Это все услышал Николай Адамович на собрании в кабинете штурмбанфюрера, что располагался в одном из самых солидных зданий города, на Вокзальной улице, в двухэтажном особняке с эркерами и торчащими чуть не до середины улицы германскими свастичными флагами над входом.
Перебарывая приступ нудной головной боли и надеясь, что не придется вставать, потому что ноги, пожалуй, откажут, слушал Николай Адамович сильно исковерканную акцентом, но фантастическую по содержанию речь прилизанного немца, одетого, кстати, не в военный мундир, а в цивильный серый костюм, чтобы, наверно, настроить собравшихся на мирный лад, ведь речь шла о задачах будущего мирного времени. Порядок, который намеревались завести в округе, да и на всем Осте, планировался на долгое время. Если рейх вечный, то и исходящий от него орднунг, соответственно, тоже.

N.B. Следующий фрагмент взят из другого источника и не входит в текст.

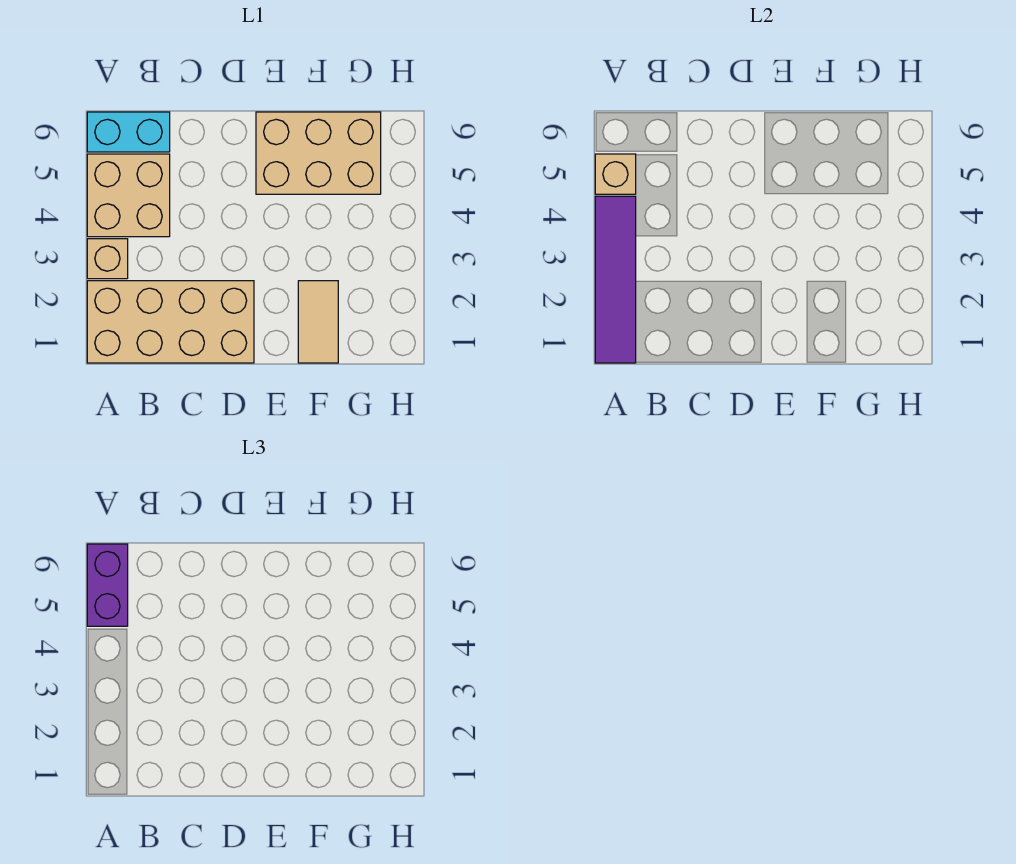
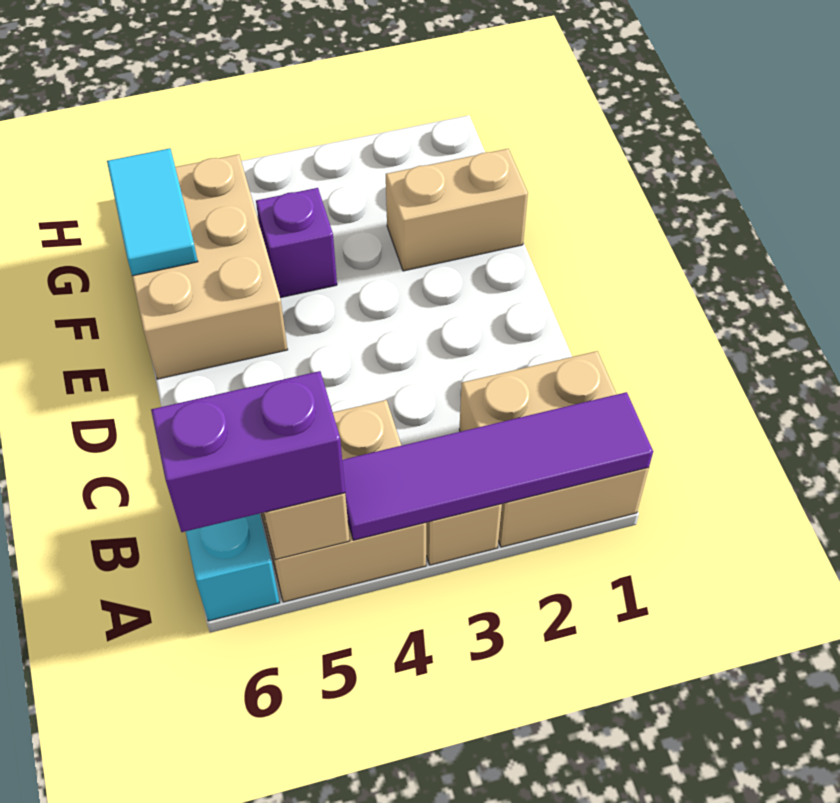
tan brick A1:D2 level 1 -> tan brick A1:B2 level 1
tan tile F1:F2 level 1 -> tan brick F1:F2 level 1
none -> purple brick F4 level 1
none -> cyan tile F6:G6 level 2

Мощное горе, владевшее всецело Николаем Адамовичем, — даже оно слегка как бы подалось в своей абсолютности под напором этих ослепительных, издавна взыскуемых белорусскими сердцами смыслов. Мыслитель услышал рядом тихое хлюпанье и, скосив глаз, увидел, что это плачет, не закрывая глаз, Иван Анатольевич Пастушок — они вместе работали в школе, где он отвечал за физкультурное оздоровление детей. Тяжелый, усатый детинушка пустил по щекам две очереди крупных, чистых до сверкания слез. Оказывается, и он был тайным радетелем белорусского возрождения, а он, Николай Адамович, до него не снисходил, считая за фигуру совсем уж техническую и бездумную.
Пана Норкевича, чем он дальше слушал речь дружелюбного штурмбанфюрера, тем сильнее мучил невыносимый, через душу проходящий парадокс: немецкая власть убила его любимого внука, всего лишь кинувшегося попрощаться со своей возлюбленной, и та же самая немецкая власть другой рукой открывает сияющие перспективы его старому, изношенному белорусскому сердцу.